US-Bangla Aircraft Crash

CAAN denies ATC at fault for plane crash

March 14, 2018 08:03 AM Republica


KATHMANDU, March 14: The Civil Aviation Authority of Nepal (CAAN) has dismissed an allegation that the Air Traffic Controllers (ATCs) did not guide the US-Bangla aircraft properly when it was trying to land at Tribhuvan International Airport (TIA) on Monday. A day after the deadly plane crash that left 49 people dead, the aviation sector regulator claimed that the Bombardier was directed to use either runway  02, using the southern approach, or runway  20, from the northern approach. The aircraft had already made two attempts to land when it crashed before being given any direction for a third attempt, CAAN officials claimed. CAAN also claimed that there were no lapses in the operation of the air control system and other infrastructure. 

Organizing a press meet on Tuesday, CAAN explained the communication between the ATCs and the plane’s crew. Sanjeev Gautam, director general of CAAN, said, “The ATC had allowed both 02 and 20 approaches to the aircraft for landing.” 

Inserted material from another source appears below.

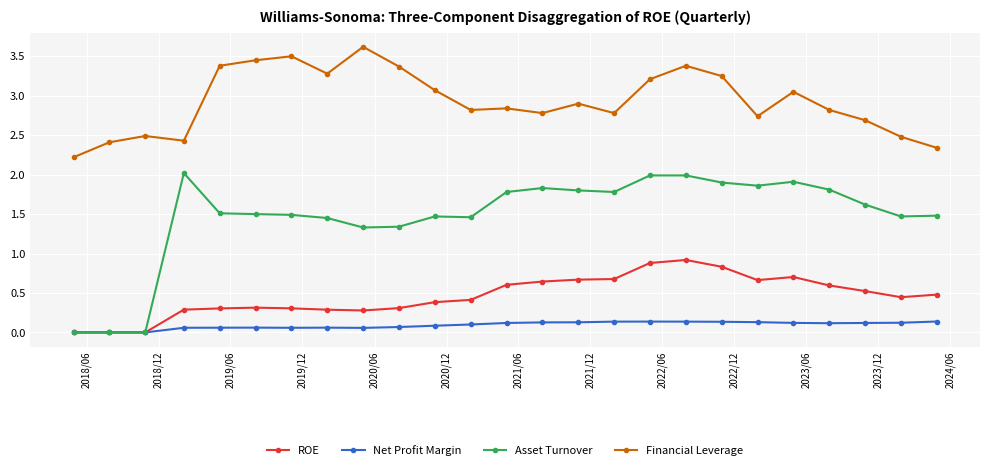

What is the maximum value shown in the chart?

3.6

Gautam further explained, “After the aircraft did not take either approach to land, the ATC asked the pilot whether there is any disturbance in landing but the pilot reported it was normal and the aircraft crashed soon after the communication between the pilot and the ATC,” said Gautam. The aircraft was flying at a speed of 130 nautical miles when it crashed on the eastern side of the airport.    

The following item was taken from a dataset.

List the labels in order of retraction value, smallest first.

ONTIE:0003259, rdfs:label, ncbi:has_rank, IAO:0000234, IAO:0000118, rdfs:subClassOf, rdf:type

“The aircraft entered the taxiway (central part of the runway) of the airport passing between the north-west tower and Nepal Army hangar at a lower height. Then after the aircraft crashed in the eastern part of the runway, breaking the perimeter fencing passing the drainage and catching fire,” said a press release explaining how the plane crashed. 

Gautam also claimed that the rescue team had reached the crash site within two minutes after the crash alarm hit the airport. Speaking at the press meet Suresh Acharya, joint secretary at the Ministry of Culture, Tourism and Civil Aviation (MoCTCA) said that a six-member accident investigation committee led by former tourism secretary Yagya Prasad Gautam has been formed to investigate the crash and the committee has been given five months to submit its report. 

Asked about the blame reportedly put on the ATCs by CEO of US-Bangla Airlines, Gautam said he himself had a conversation with the US-Bangla CEO and they have not received such claims from the company. “We are blaming neither the pilot nor the ATCs for the crash. The accident is a technical issue, so we have just explained what had happened. Details will come out soon after the investigation,” Gautam explained. The Bombardier Dash Q-400 aircraft operated by US-Bangla Airlines had crashed at TIA Monday afternoon while landing.